Trotzdem wäre es leichter zu ertragen, wenn das Ganze einen Sinn hätte, wenn sie etwas daraus lernen könnte. Nicht die gallebittere Moral, mit der sie sich in den schwülen Krankenhaus-Nächten gequält hatte. Das mit den sieben Todsünden war Unsinn, schließlich gehörte auch die Faulheit dazu. Wenn schon Bibel, dann diese Stelle: Es ist nicht gut, dass der Mensch allein sei. Tatsächlich brachte ihr Unglück die besten Seiten ihrer Familie und Freunde zutage. Ihre Anteilnahme, die mitgebrachten Blumen, Bücher und selbst gepflückten Erdbeeren, die guten Gespräche erfüllten Ella mit tiefer Freude und Dankbarkeit.

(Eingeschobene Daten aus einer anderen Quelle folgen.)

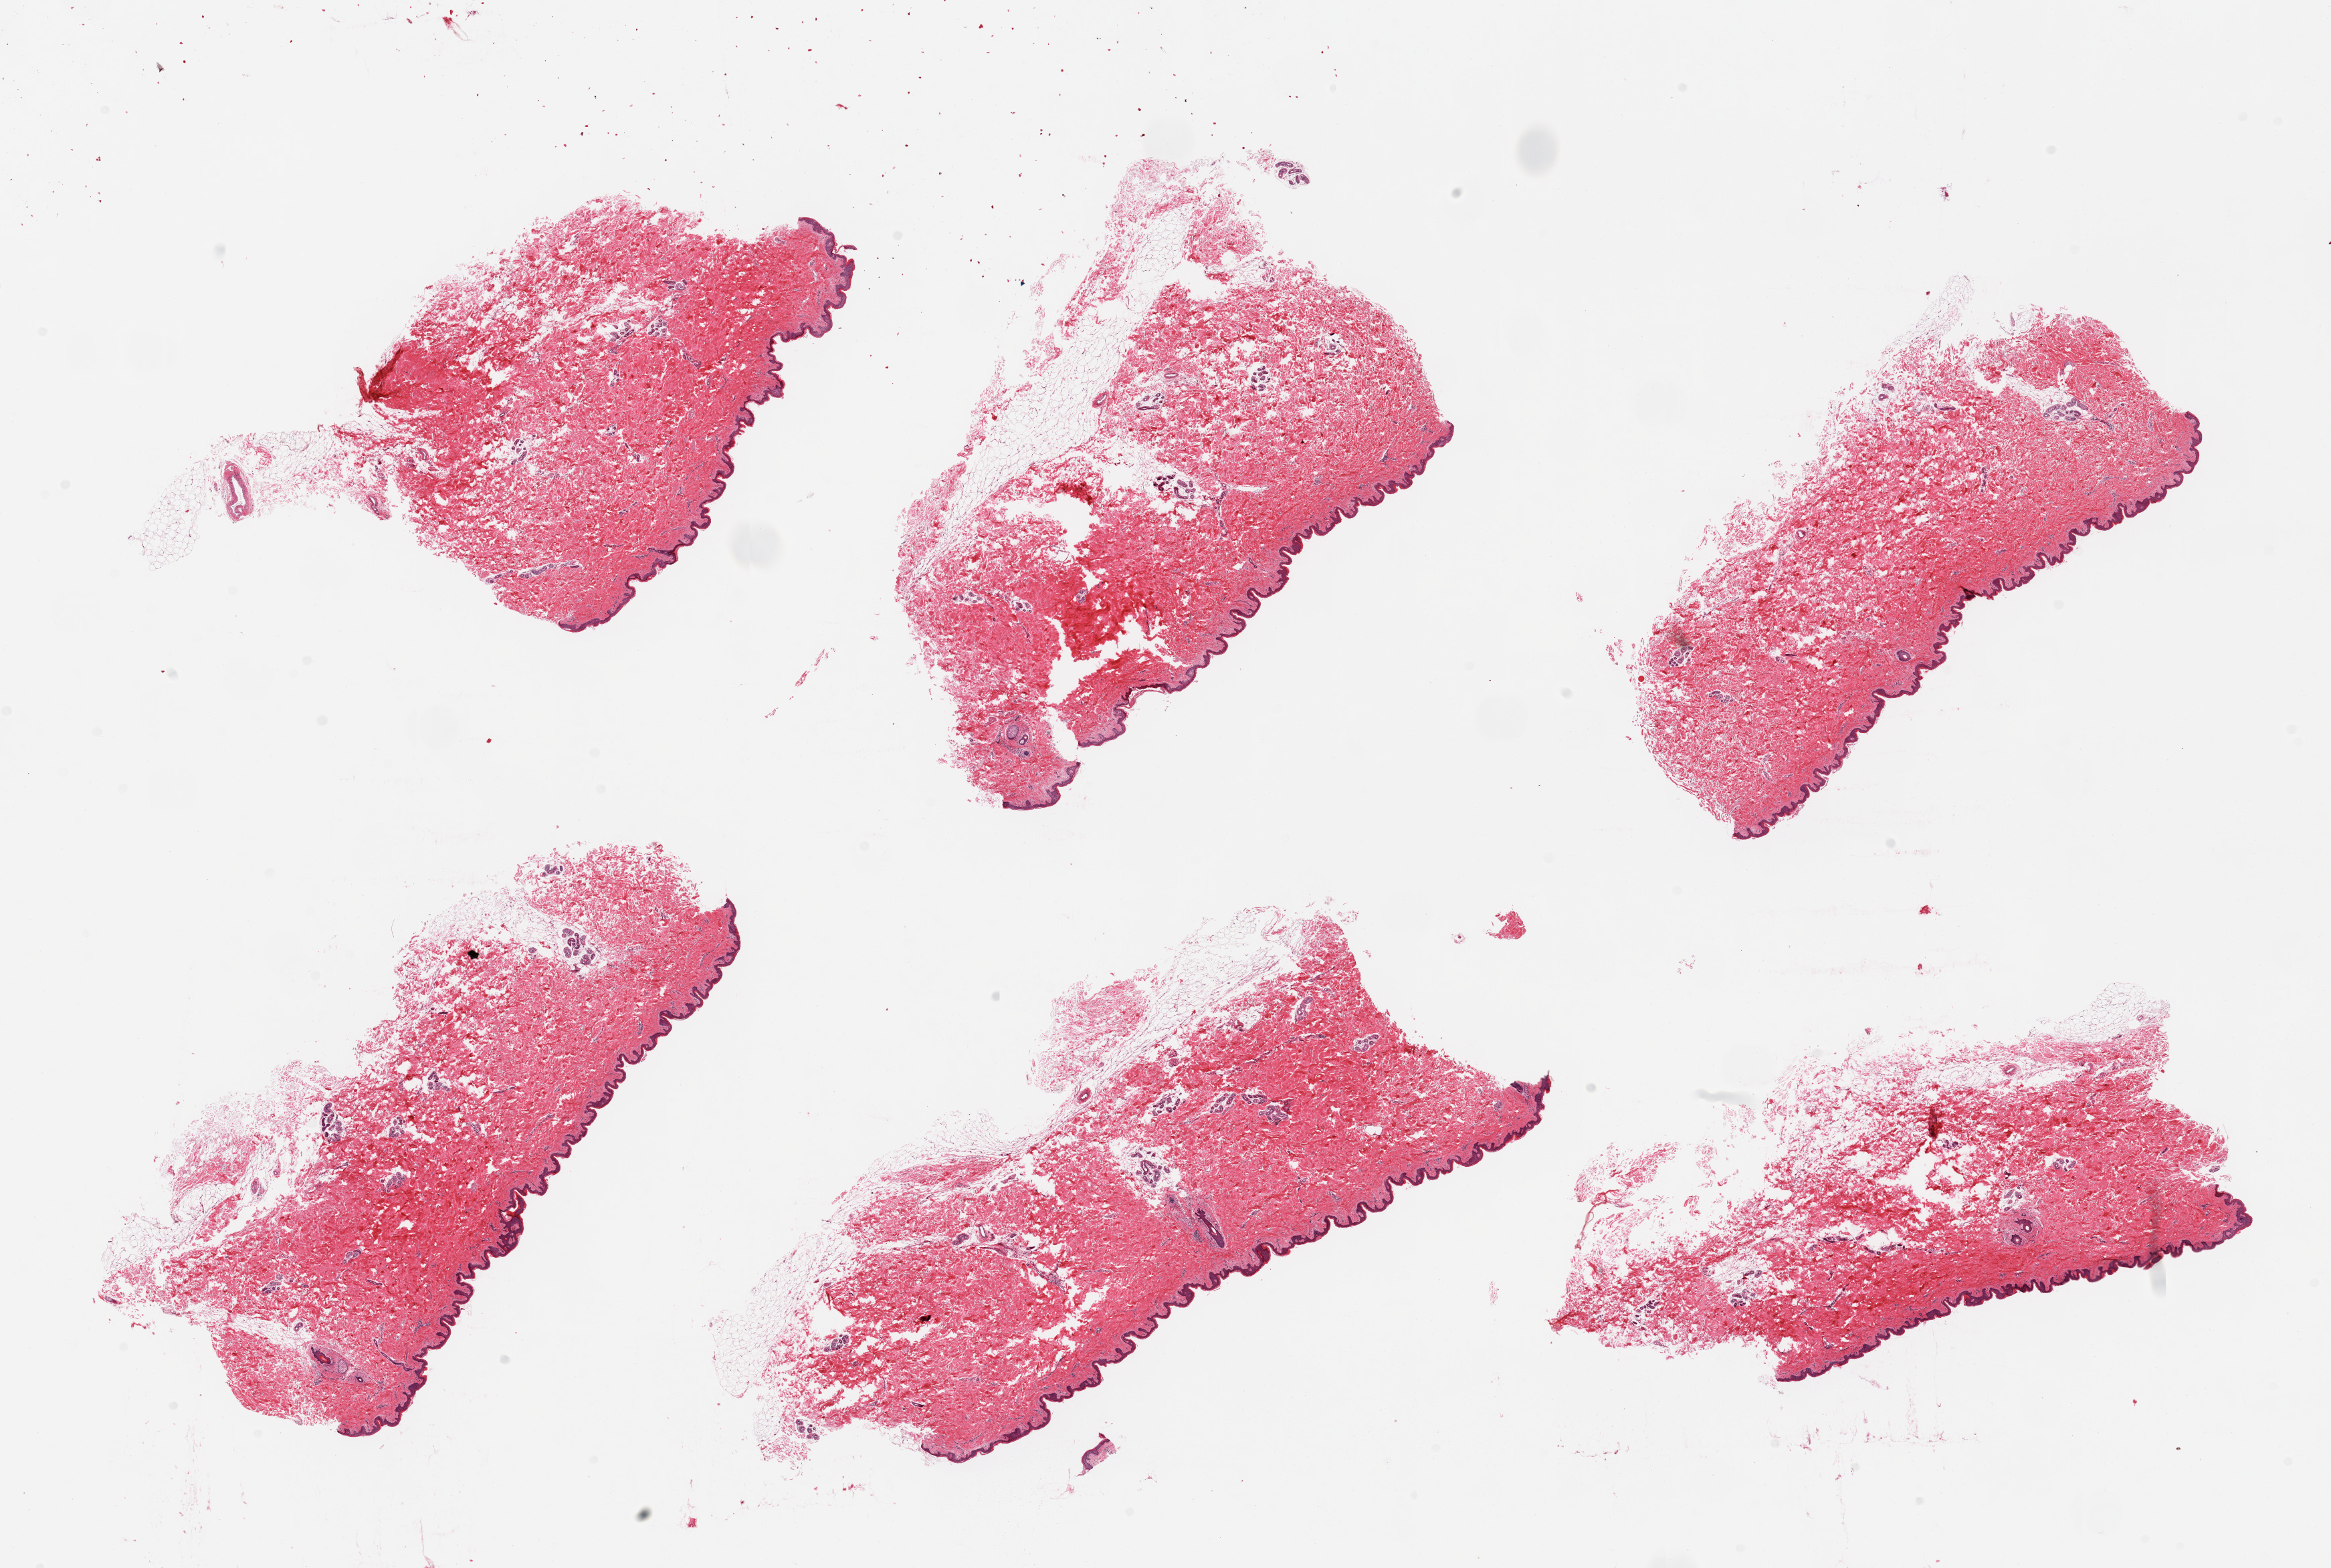
Whole-slide image, hematoxylin and eosin (H&E) stain, brightfield, low-resolution overview of the scanned area, about 27.6 x 18.5 mm, PAXgene-fixed, paraffin-embedded tissue, target tissue: skin of suprapubic region, tissue donor sample. Donor: female.
Review note (as recorded): 6 pieces; include up to 10-20% attached fat.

Es hatte auch etwas Gutes, dass so ein Unfall einen aus dem Fluss des Alltags riss, wie alle unvorhersehbaren Ereignisse. Das bot ihr die Gelegenheit zum Innehalten, zur Besinnung. Was heißt „Gelegenheit“, es zwang sie dazu, auf schmerzhafte Weise – vielleicht, weil sie sich im Fluss des Alltags zu wenig Zeit dafür genommen hatte? Aber hätte das unvorhersehbare Ereignis nicht auch ein Lottogewinn sein können? Halt, da schlich sich schon wieder das Hadern ein! Schluss damit. Shit happens, besagte Murphys Gesetz, im Leben ging immer wieder mal was grundlos schief.

Wenn sie etwas daraus lernen konnte, dann dies: Wie zerbrechlich Menschen doch waren. Dass man nicht genug wertschätzen konnte, halbwegs gesund und schmerzfrei zu sein. Wie gut es war, Freunde zu haben. Und natürlich würde sie wieder Radfahren. Aber vielleicht auch mal absagen, wenn ihr nicht danach zumute war.